In targeting MMR deficiency, the presence of secondary mutations needs to be taken into consideration. One consequence of MMR is MSI, which can potentially lead to mutations in critical genes, which contain coding repeat sequences. Mutations can accumulate in tumor suppressor genes and oncogenes such as MRE11A, ATR, RAD50, TGFBR2, IGF2R, and PTEN (51–53). Among these are mutations in a number of double-strand break repair genes (ATR, MRE11A, and RAD50), which have particular significance as loss of double-strand break repair gene function can cause PARP inhibitor sensitivity (54). Similarly, loss of PTEN function can also confer sensitivity to PARP inhibitors (55). Therefore, combination therapies including methotrexate and PARP inhibitor may provide the potential of targeting both the primary mutation and the secondary mutation, in parallel.

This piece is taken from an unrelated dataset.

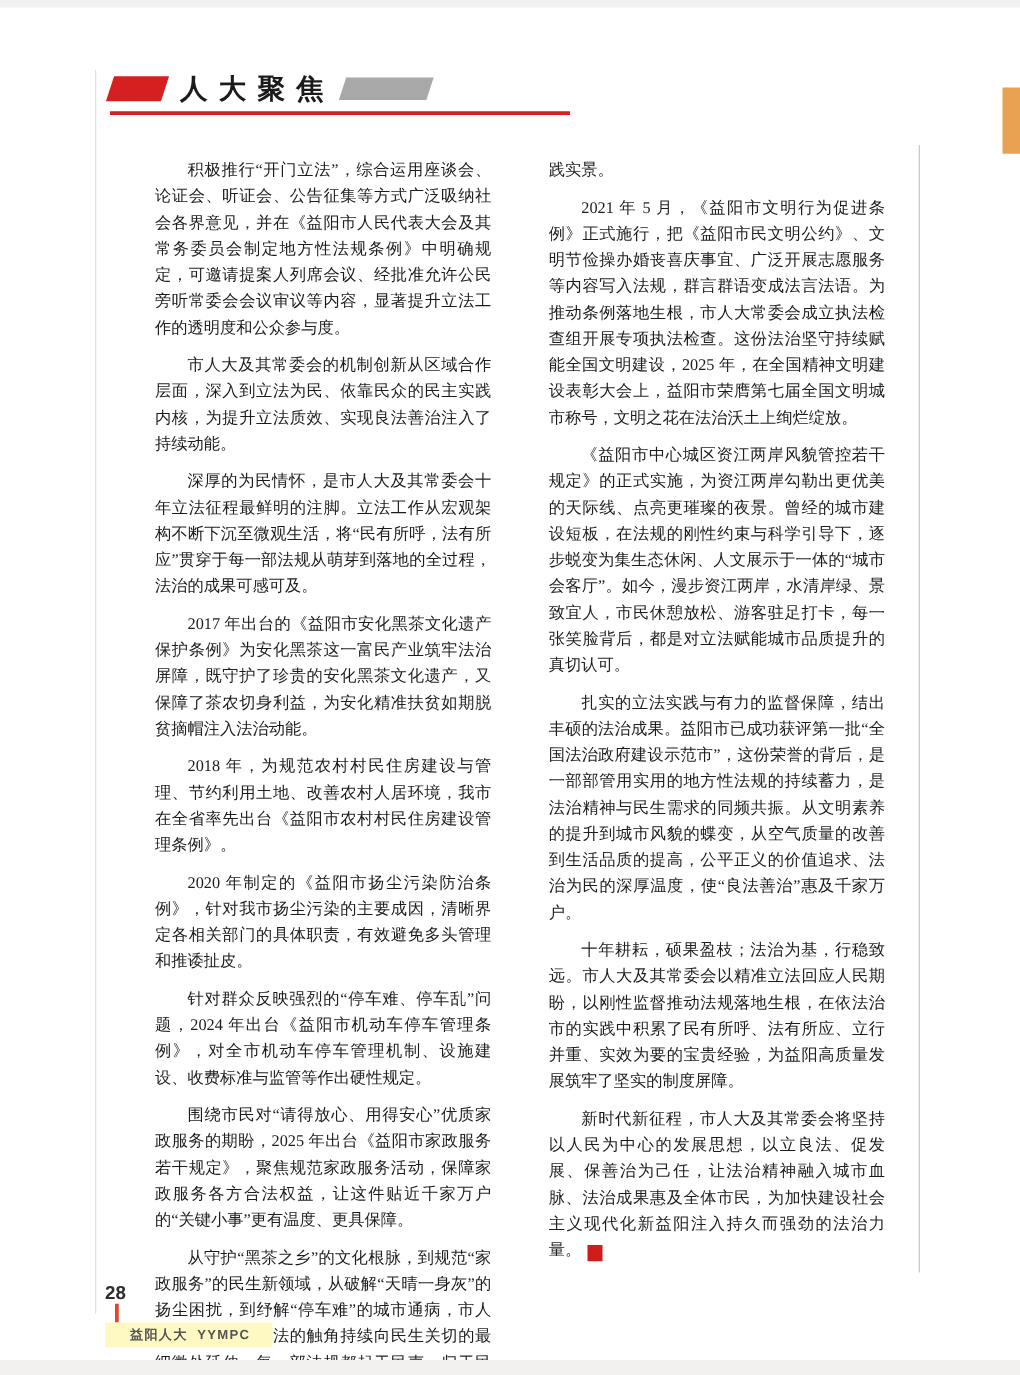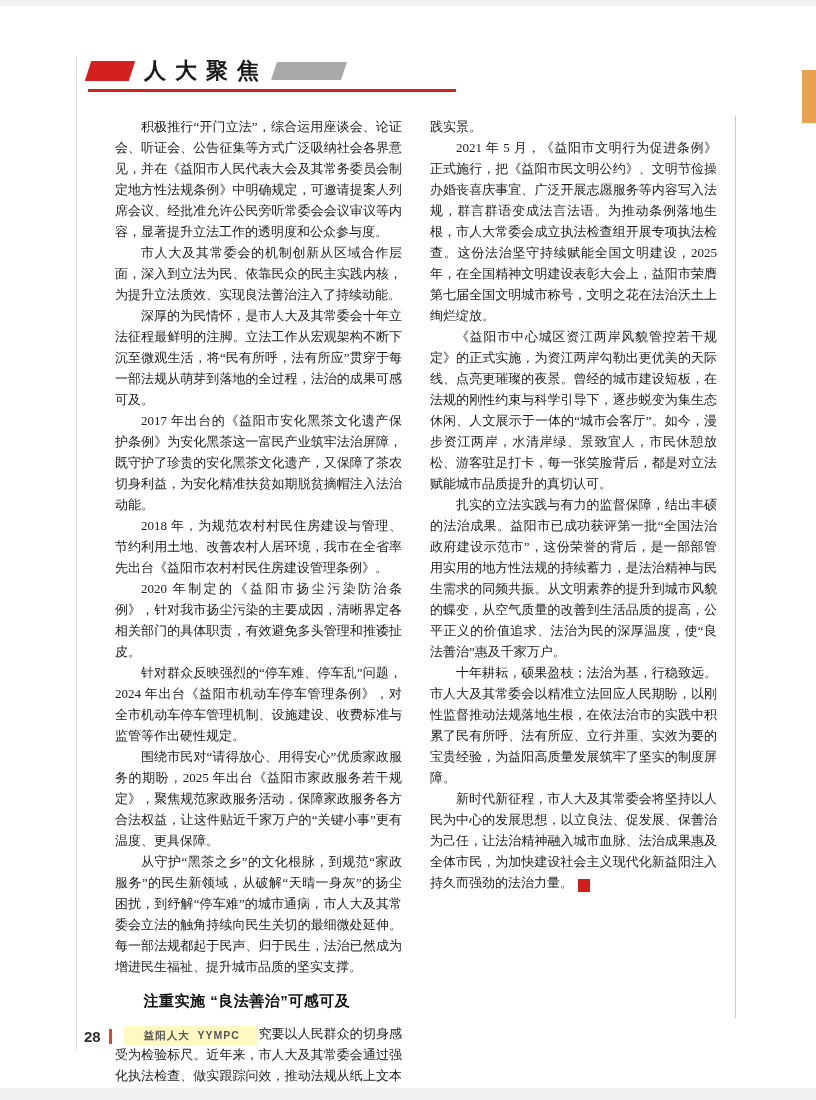"积极推行“开门立法”，综合运用座谈会、论证会、听证会、公告征集等方式广泛吸纳社会" .para { margin: 0 -> 9px }
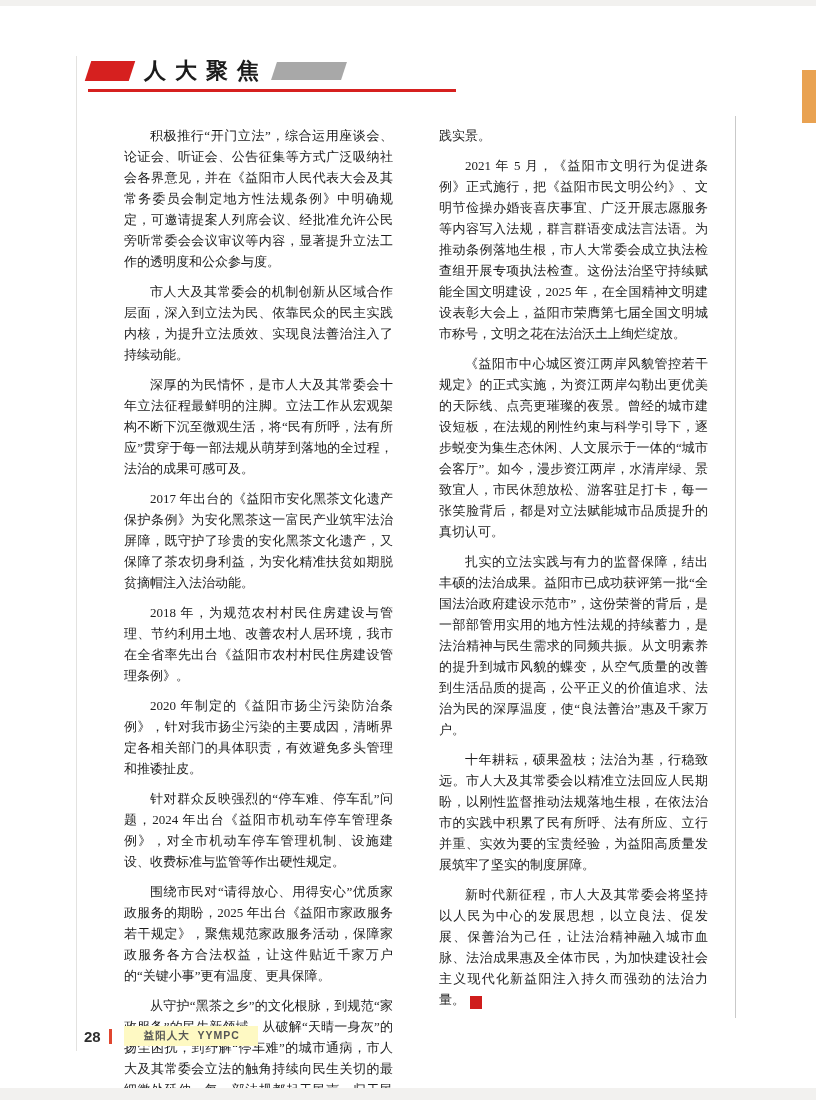"28" .footer { align-items: center -> flex-start; flex-direction: none -> column }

Our existing understanding of the DNA MMR pathway suggests that MMR has important roles in both the predisposition to cancer and also the response to therapy. It is hoped that a further dissection of both the canonical and noncanonical functions of MMR proteins will allow the further refinement of cancer treatment and our understanding of how DNA repair defects foster tumorigenesis. It also seems likely that synthetic lethal strategies that target MMR-deficient tumors could eventually be used clinically. These novel strategies will, in turn, be refined by applying a mechanistic understanding of this DNA repair pathway to the clinical scenario. Ultimately, this may enable tumors to be treated specifically by targeting their underlying MMR defect, resulting in greater therapeutic windows and reduced normal tissue toxicity.
Disclosure of Potential Conflicts of Interest
S. Martin, C. Lord, A. Ashworth: methotrexate patent pending; S. J. Martin, C.J. Lord, A. Ashworth: synthetic lethal approaches in MMR patent pending.